> [WHAT THIS TASK INVOLVES]
Read the lines below and count those that have the word "layers". Respond with the number only.

> [EXTRACTED DATA]
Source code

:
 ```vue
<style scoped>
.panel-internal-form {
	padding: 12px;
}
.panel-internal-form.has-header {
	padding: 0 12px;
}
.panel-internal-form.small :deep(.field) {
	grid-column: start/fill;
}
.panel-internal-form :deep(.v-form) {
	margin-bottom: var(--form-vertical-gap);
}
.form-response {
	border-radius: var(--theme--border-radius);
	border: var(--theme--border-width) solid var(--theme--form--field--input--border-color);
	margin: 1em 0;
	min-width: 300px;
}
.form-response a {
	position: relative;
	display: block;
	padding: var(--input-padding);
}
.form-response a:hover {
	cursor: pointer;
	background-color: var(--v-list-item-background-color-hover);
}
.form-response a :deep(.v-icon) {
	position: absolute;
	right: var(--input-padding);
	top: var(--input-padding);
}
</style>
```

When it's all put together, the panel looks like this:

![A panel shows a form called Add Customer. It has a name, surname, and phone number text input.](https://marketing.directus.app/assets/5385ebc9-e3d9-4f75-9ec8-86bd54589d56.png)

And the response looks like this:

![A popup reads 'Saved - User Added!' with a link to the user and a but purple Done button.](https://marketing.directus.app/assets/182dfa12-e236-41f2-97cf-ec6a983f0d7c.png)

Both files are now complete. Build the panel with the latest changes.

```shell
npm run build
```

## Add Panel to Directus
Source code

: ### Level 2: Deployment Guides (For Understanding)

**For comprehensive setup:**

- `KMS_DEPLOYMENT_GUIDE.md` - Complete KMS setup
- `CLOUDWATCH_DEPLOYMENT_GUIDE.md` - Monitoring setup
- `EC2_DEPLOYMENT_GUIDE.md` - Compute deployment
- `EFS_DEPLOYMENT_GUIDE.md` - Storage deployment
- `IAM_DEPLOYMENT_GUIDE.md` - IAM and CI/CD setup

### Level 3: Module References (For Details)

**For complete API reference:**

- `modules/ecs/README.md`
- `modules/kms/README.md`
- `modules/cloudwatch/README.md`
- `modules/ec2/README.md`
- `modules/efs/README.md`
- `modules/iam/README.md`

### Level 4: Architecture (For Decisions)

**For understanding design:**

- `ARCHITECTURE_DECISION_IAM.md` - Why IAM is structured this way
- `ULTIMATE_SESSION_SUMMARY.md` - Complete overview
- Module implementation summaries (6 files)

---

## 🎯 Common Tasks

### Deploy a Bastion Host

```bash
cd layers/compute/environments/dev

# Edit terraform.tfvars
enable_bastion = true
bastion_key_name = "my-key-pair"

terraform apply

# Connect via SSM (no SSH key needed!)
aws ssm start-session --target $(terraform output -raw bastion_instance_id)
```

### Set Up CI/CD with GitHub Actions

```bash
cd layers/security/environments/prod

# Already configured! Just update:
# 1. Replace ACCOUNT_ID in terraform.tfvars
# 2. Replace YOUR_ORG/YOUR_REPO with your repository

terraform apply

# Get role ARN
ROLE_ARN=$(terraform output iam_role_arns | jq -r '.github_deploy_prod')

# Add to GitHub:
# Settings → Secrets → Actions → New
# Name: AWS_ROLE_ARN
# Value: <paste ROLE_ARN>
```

--

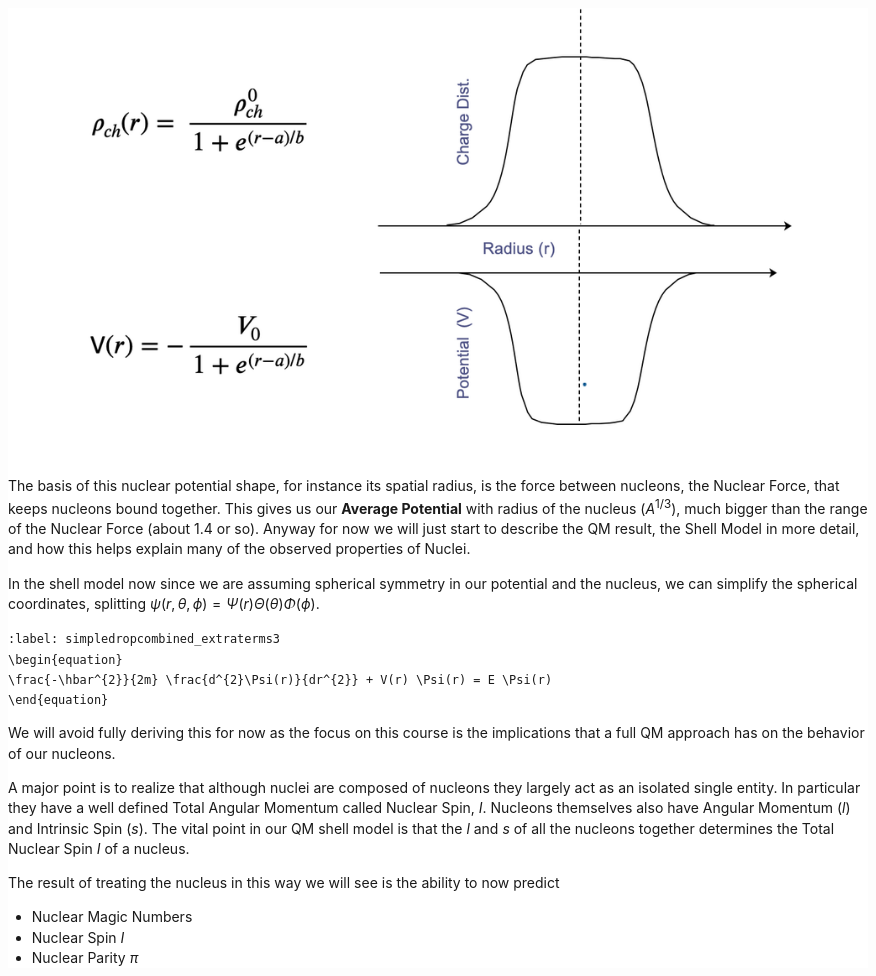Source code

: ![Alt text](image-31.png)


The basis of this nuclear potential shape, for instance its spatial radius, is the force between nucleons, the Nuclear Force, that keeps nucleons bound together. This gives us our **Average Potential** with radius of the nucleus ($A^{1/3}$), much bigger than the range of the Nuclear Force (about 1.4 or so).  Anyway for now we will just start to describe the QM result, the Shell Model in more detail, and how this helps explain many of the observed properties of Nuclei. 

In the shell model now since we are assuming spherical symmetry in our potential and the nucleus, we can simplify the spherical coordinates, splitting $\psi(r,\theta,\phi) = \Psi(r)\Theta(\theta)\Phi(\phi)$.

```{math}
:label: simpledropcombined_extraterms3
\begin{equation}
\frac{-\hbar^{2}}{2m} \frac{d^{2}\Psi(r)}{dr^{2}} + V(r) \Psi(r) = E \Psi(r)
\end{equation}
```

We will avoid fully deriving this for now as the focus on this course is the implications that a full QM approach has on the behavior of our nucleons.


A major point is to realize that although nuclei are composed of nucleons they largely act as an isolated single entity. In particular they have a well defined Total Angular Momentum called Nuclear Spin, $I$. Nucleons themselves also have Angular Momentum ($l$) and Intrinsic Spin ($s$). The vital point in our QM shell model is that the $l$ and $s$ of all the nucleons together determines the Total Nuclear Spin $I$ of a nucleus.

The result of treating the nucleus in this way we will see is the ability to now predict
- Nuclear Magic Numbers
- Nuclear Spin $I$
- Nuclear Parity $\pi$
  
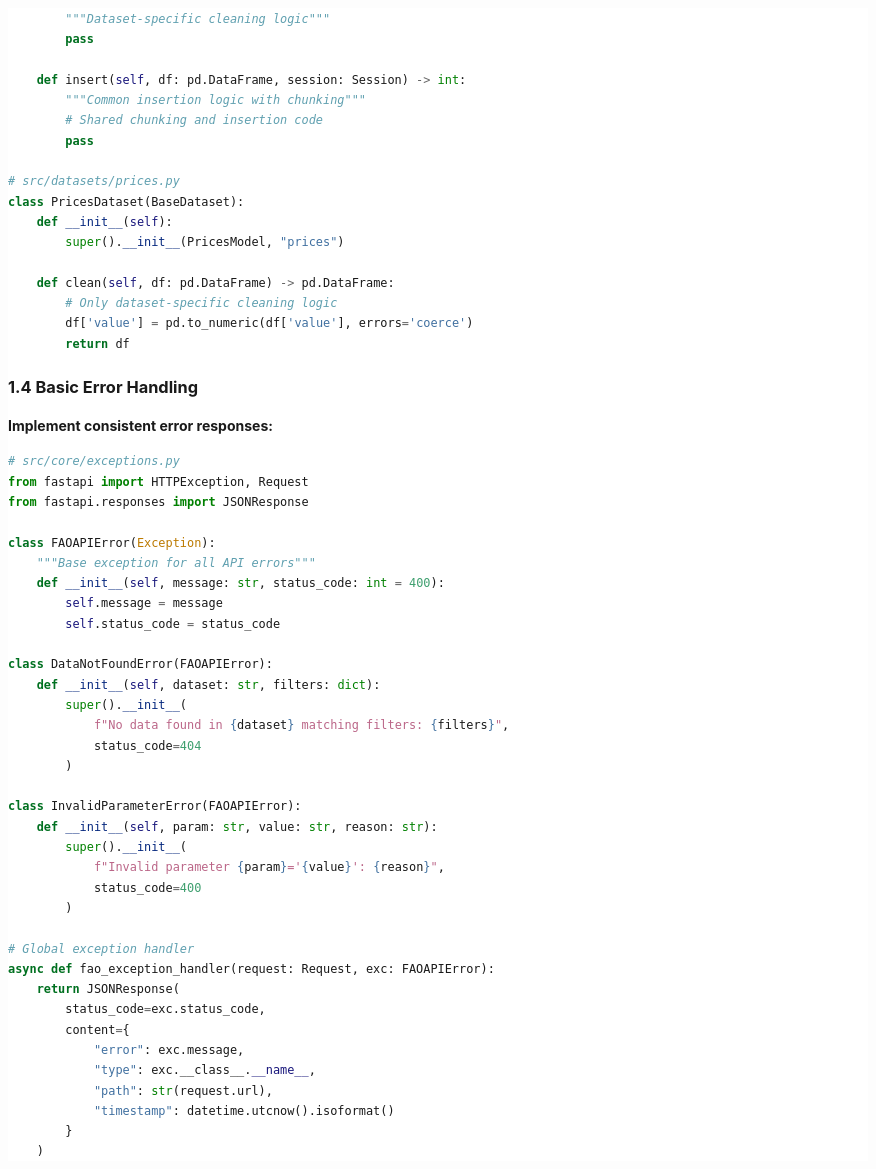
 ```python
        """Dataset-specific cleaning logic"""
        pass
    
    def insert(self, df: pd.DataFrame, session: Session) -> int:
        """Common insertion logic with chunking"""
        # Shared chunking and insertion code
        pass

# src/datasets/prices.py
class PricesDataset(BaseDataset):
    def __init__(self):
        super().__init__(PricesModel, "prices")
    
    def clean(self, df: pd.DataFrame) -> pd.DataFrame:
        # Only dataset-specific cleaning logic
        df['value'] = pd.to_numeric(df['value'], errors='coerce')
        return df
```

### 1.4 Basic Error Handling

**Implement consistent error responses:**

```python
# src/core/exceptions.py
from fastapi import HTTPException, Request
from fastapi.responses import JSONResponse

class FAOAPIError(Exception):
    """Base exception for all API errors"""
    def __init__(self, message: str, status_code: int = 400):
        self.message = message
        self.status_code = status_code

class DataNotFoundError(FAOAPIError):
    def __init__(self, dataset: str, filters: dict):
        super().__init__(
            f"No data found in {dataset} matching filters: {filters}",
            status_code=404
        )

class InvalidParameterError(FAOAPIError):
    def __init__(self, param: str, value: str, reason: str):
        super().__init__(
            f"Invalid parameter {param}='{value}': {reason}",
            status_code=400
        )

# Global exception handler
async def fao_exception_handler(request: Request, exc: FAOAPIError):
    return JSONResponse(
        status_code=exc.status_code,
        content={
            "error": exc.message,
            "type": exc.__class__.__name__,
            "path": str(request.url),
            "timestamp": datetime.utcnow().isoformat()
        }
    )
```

> [TASK RESULT]
2